• _SET EXERCISE 1_
In the movie-night account, rewrite the passage between "That’s how I" and "space surrounding me.", inclusive, changing "burly man" to "stern guard".
• _SET EXERCISE 2_
Using the movie-night account, answer each question briefly:
(a) How many inches of body did Skylar wrap around the writer's legs?
(b) How far into the movie was it when the writer finally got in?
(c) What did the security guard confiscate from the writer?

• _EXTRACT PROVIDED_
+ + + + +

At which point, Skylar made things easier for me by smiling, “Have a good time, Mommy” and allowed me to leave guilt-free.
No! I kid!
She actually wrapped all 38 inches of her body around my legs, crying, “No! Don’t leave! I love my mommy! I want Mommy to stay here!” then proceeded to sob so hard, she couldn’t even catch her breath You know, the one-minute silent sob where all you can do is stare at your child, praying she will one day breathe again? When I finally found the strength to tear myself away, I actually slumped outside the door, listening to her cry, and considered turning around. Movie theaters are overrated, anyway, right? Floors that are sticky with only God knows what and 10,000-calorie buttered popcorn…
Wait — 10,000-CALORIE BUTTERED POPCORN. I want to go to there!
That’s how I found myself in front of a studio security guard, 10 minutes after the screening began, begging him to let me in.
“Is it just you?” the burly man asked, looking me up and down as if I were trying to sweet-talk my way into the hot new Hollywood nightclub.
“Uh… yeah,” I said, looking around at the empty space surrounding me.
“Okay then. But maybe you should just show me your ticket first, before I let you in,” he said, raising an eyebrow.
I didn’t have a ticket, only a confirmation e-mail — that, naturally, resided on my computer at home. So I stood there, red-faced, as I called Mr. Candy and talked him through where to find the e-mail and forward it to me, then waited for it to appear on my phone. E-mails usually take a second or two to transmit. This time it took much longer, of course, because the Universe was having some fun at my expense. You see what mom down there trying to steal a few hours for herself? LET’S MESS WITH HER HEAD SO SHE NEVER ATTEMPTS SUCH NONSENSE AGAIN! And when Skye caught wind that it was me on the phone, it upset her all over again. Ugh.
At least this popcorn is delicious, I thought, stuffing a handful in my mouth as I waited…and waited… for the e-mail to come through, the large security dude eying me with more and more suspicion as each minute passed. As if I were a nutball trying to sneak in there so I could streak across the theater or something. Which, c’mon, I would NEVER do. Not without a few drinks first.
By the time I got the forwarded e-mail, my face was a solid shade of brick-red and my spirit was slightly crushed, but at least I was in! Thirty minutes into the movie, but…in. The security dude also confiscated my cell phone, which filled me with even more anxiety. What if something happened to the kids and Mr. Candy needed to get in touch with me? Even worse, what if somebody “liked” my Facebook wall post about Johnny Depp’s new British accent and I couldn’t “like” their “like” right away or somebody Retweeted my Tweet and I couldn’t reply to their Retweet of my Tweet with a smiley-face Tweet to let them know I appreciated their Retweet? MY WORLD WAS FALLING APART.
But I managed to survive without my cell phone — withdrawal shakes notwithstanding — and, yes, enjoy the movie. It is as much “based” on the book as Jesus Christ Superstar is based on the Bible, but that’s probably a good thing even though there is humor in the book, such as when it suggests caffeine-loving moms replace their addiction with something else, like SCRUBBING VEGETABLES.

+ + + + +

• _INFORMATION SUPPLIED_

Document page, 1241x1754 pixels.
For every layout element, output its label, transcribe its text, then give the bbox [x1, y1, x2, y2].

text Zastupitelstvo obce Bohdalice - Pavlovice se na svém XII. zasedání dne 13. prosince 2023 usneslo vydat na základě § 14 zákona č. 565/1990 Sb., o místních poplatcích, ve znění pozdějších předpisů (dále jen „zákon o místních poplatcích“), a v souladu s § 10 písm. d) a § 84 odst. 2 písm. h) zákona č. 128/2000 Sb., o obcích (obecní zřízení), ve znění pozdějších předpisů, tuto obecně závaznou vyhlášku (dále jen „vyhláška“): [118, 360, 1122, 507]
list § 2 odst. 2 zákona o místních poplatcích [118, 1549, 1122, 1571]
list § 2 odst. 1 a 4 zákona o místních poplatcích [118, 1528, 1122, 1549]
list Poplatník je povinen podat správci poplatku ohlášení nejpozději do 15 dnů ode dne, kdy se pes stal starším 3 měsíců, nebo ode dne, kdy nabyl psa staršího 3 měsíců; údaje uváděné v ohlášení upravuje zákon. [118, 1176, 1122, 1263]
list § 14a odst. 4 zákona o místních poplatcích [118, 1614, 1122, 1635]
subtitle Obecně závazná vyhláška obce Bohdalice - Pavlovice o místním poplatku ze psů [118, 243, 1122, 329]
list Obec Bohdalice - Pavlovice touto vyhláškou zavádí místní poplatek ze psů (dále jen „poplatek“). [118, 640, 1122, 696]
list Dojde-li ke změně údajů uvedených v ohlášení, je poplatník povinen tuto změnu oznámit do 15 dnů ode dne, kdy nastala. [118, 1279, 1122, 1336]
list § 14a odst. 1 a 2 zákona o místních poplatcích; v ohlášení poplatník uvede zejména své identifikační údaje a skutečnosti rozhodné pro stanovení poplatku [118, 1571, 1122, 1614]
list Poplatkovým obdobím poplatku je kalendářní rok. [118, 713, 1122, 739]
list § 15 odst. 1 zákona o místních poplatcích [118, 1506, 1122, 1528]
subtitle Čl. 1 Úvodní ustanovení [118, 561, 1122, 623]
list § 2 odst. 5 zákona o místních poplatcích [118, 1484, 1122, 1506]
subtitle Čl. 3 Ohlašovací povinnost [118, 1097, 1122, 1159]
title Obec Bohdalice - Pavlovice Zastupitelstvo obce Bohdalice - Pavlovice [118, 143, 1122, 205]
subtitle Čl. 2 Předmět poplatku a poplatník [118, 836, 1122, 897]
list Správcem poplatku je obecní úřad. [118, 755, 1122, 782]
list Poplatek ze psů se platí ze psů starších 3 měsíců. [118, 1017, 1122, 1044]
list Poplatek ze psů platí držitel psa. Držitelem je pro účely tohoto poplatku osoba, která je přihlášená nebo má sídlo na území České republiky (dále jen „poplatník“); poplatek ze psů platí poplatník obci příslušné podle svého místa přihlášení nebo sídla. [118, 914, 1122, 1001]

+ + + + +

• _REPLY 1_
That’s how I found myself in front of a studio security guard, 10 minutes after the screening began, begging him to let me in.
“Is it just you?” the stern guard asked, looking me up and down as if I were trying to sweet-talk my way into the hot new Hollywood nightclub.
“Uh… yeah,” I said, looking around at the empty space surrounding me.

• _REPLY 2_
(a) 38 inches
(b) Thirty minutes
(c) The writer's cell phone